# Upgrading from Olympus e410



## theywillappearbehold (Jun 11, 2011)

Hey guys, I'm new here so forgive me if I'm posting in the wrong place. 

I'm planning on upgrading from an Olympus e410 to a Canon Rebel T1i soon. I've shot with the e410 for about two years now and there are a few things that I am not happy with. The 4/3 mount lenses are very expensive, and recently I've noticed how noisy my images are. Mainly, I'm looking for better image quality and after doing some research the T1i seemed like a reasonable upgrade for the price. 
Would this switch make a difference, or should I go for something better?


----------



## Garbz (Jun 12, 2011)

The canon will definitely be a step up in quality camera wise. Its the only thing you can expect when you replace a nearly 5 year old camera with something more current. Lens wise.... Well Olympus are expensive for a reason. They have some of the outright nicest lenses there is. Though the camera should be compatible with any 4/3rds lens and cheaper ones are available. Expect the kit lens on the T1i not to be as good as the E-410. Especially if you had that 14-42. Man that's a focusing system so smooth it puts Canon's and Nikon's pro lines to shame. 

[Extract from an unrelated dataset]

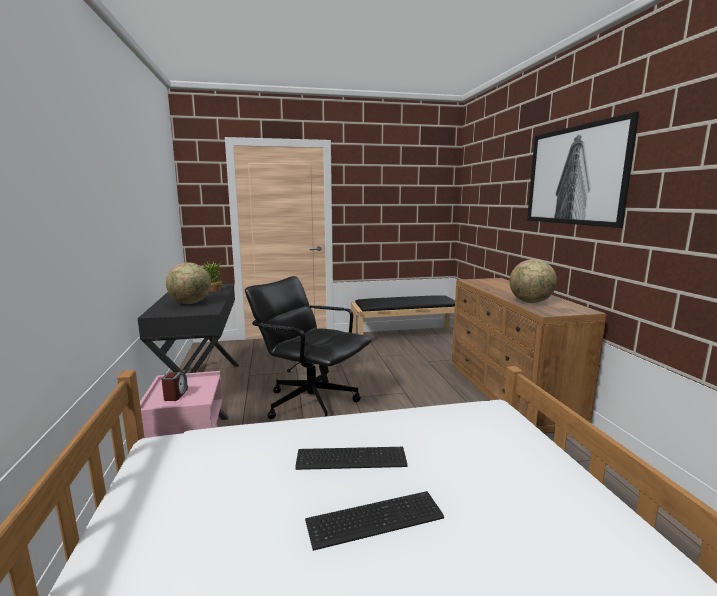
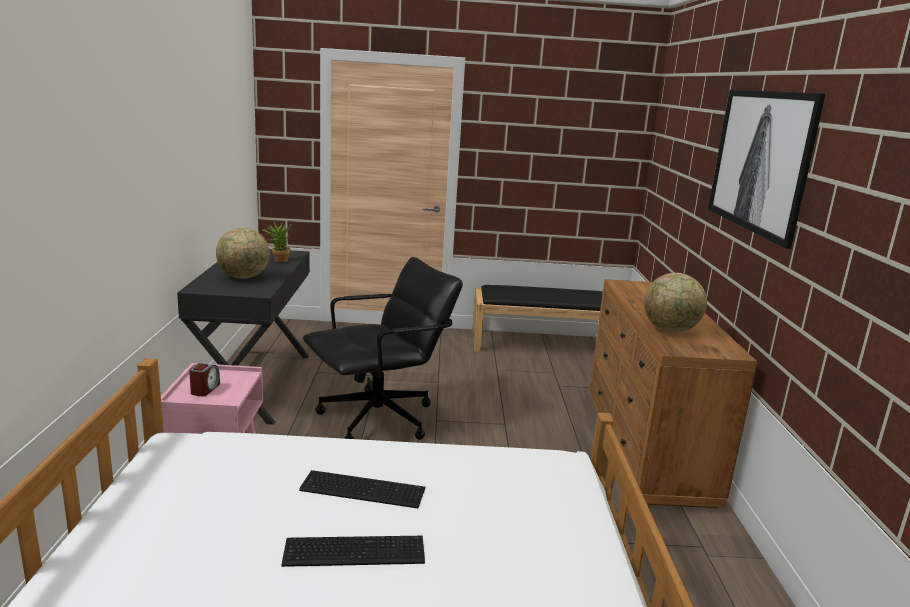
camera: 10 degrees right, 5 degrees up
(311, 402) = (379, 419): black office chair -> black office chair turned 105 degrees clockwise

Olympus make entry level cameras on budgets with a huge step up in cost to go beyond. They also make small stuff. If you're interested in moving to a midrange but no interested in ultimately spending a lot of money on your hobby the switch to Canon or Nikon would likely be a good idea (now before you buy lenses  ). Also note that you will take a large step up in size for the equivalent of everything. Olympus make the smallest DSLRs in the industry and some of the smallest 4/3rds lenses to match. It may come as a shock when you first pick up another camera so I suggest you go to a photo store and do that too rather than just blindly buying a T1i. It'll make your change smoother.


----------



## Don Kondra (Jun 12, 2011)

You haven't mentioned how much you have invested in lenses ?

If it is substanial perhaps you should consider a used E-3 or E-30.  They are running ~ $650 - 700 for a low shutter count unit.

I moved from a E-510 to a new E-30 and then purchased a used E-3.

Both cameras have much better iso performance.

The E-510 was problematic shooting over iso 400, I have my auto iso at 800 on the E-3 and 1000 on the E-30. 

In both cases the noise filter on a raw image if necessary handles any noise. 

Just food for thought 

Cheers, Don


----------